__REQUEST__. How many of the lines below contain the string "scalar"? Reply with the number alone.

----- INFORMATION GIVEN

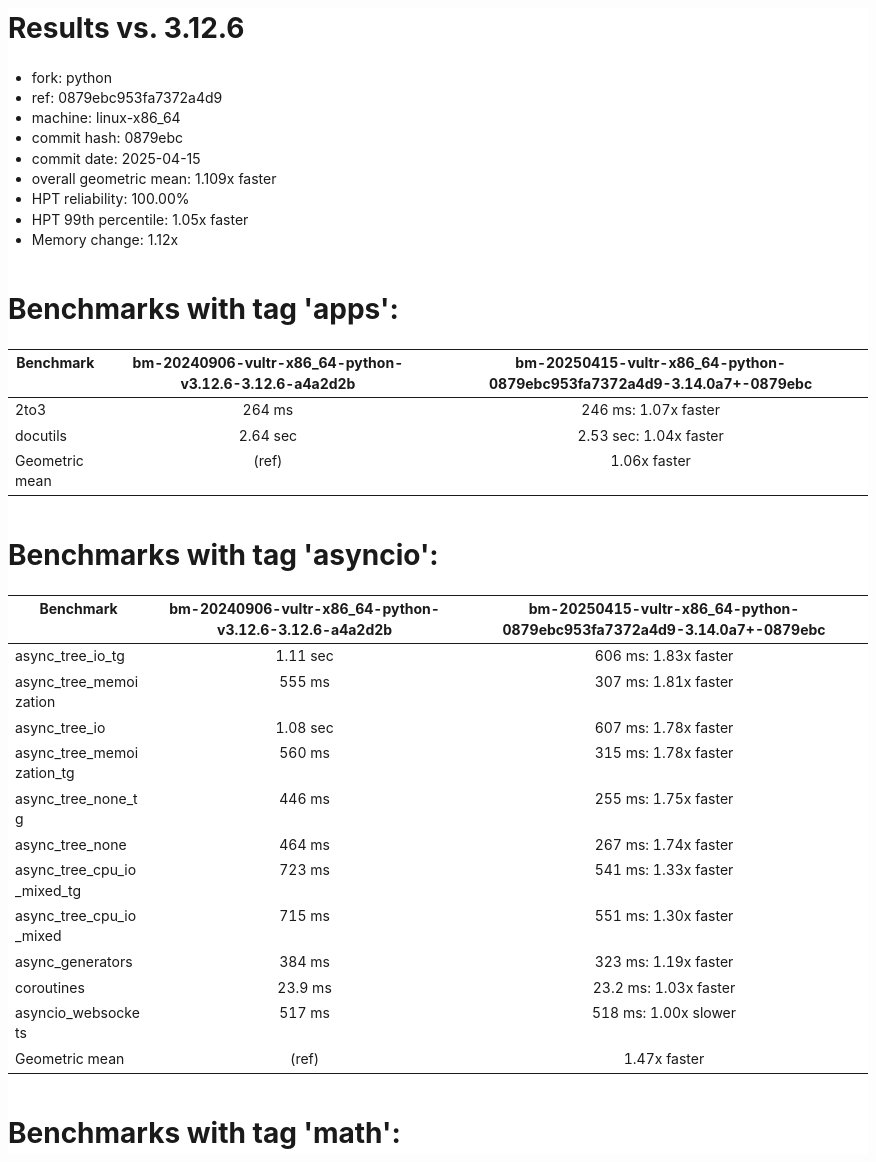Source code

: # Results vs. 3.12.6

- fork: python
- ref: 0879ebc953fa7372a4d9
- machine: linux-x86_64
- commit hash: 0879ebc
- commit date: 2025-04-15
- overall geometric mean: 1.109x faster
- HPT reliability: 100.00%
- HPT 99th percentile: 1.05x faster
- Memory change: 1.12x

Benchmarks with tag 'apps':
===========================

| Benchmark      | bm-20240906-vultr-x86_64-python-v3.12.6-3.12.6-a4a2d2b | bm-20250415-vultr-x86_64-python-0879ebc953fa7372a4d9-3.14.0a7+-0879ebc |
|----------------|:------------------------------------------------------:|:----------------------------------------------------------------------:|
| 2to3           | 264 ms                                                 | 246 ms: 1.07x faster                                                   |
| docutils       | 2.64 sec                                               | 2.53 sec: 1.04x faster                                                 |
| Geometric mean | (ref)                                                  | 1.06x faster                                                           |

Benchmarks with tag 'asyncio':
==============================

| Benchmark                  | bm-20240906-vultr-x86_64-python-v3.12.6-3.12.6-a4a2d2b | bm-20250415-vultr-x86_64-python-0879ebc953fa7372a4d9-3.14.0a7+-0879ebc |
|----------------------------|:------------------------------------------------------:|:----------------------------------------------------------------------:|
| async_tree_io_tg           | 1.11 sec                                               | 606 ms: 1.83x faster                                                   |
| async_tree_memoization     | 555 ms                                                 | 307 ms: 1.81x faster                                                   |
| async_tree_io              | 1.08 sec                                               | 607 ms: 1.78x faster                                                   |
| async_tree_memoization_tg  | 560 ms                                                 | 315 ms: 1.78x faster                                                   |
| async_tree_none_tg         | 446 ms                                                 | 255 ms: 1.75x faster                                                   |
| async_tree_none            | 464 ms                                                 | 267 ms: 1.74x faster                                                   |
| async_tree_cpu_io_mixed_tg | 723 ms                                                 | 541 ms: 1.33x faster                                                   |
| async_tree_cpu_io_mixed    | 715 ms                                                 | 551 ms: 1.30x faster                                                   |
| async_generators           | 384 ms                                                 | 323 ms: 1.19x faster                                                   |
| coroutines                 | 23.9 ms                                                | 23.2 ms: 1.03x faster                                                  |
| asyncio_websockets         | 517 ms                                                 | 518 ms: 1.00x slower                                                   |
| Geometric mean             | (ref)                                                  | 1.47x faster                                                           |

Benchmarks with tag 'math':
===========================
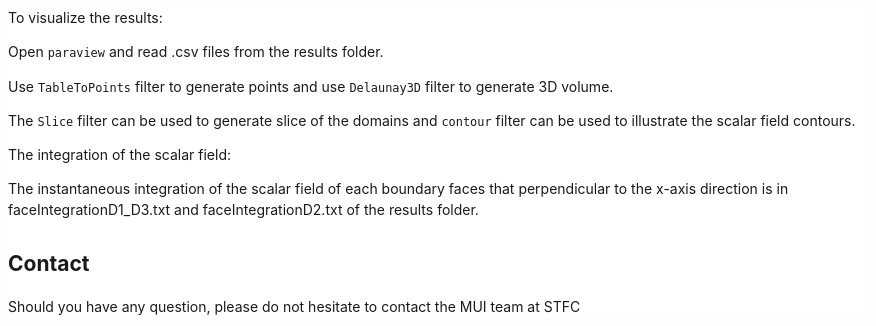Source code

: To visualize the results:

Open `paraview` and read .csv files from the results folder.

Use `TableToPoints` filter to generate points and use `Delaunay3D` filter to generate 3D volume.

The `Slice` filter can be used to generate slice of the domains and `contour` filter can be used to illustrate the scalar field contours.

The integration of the scalar field:

The instantaneous integration of the scalar field of each boundary faces that perpendicular to the x-axis direction is in faceIntegrationD1_D3.txt and faceIntegrationD2.txt of the results folder.  

## Contact

Should you have any question, please do not hesitate to contact the MUI team at STFC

----------

__EXERCISE ANSWER__. 3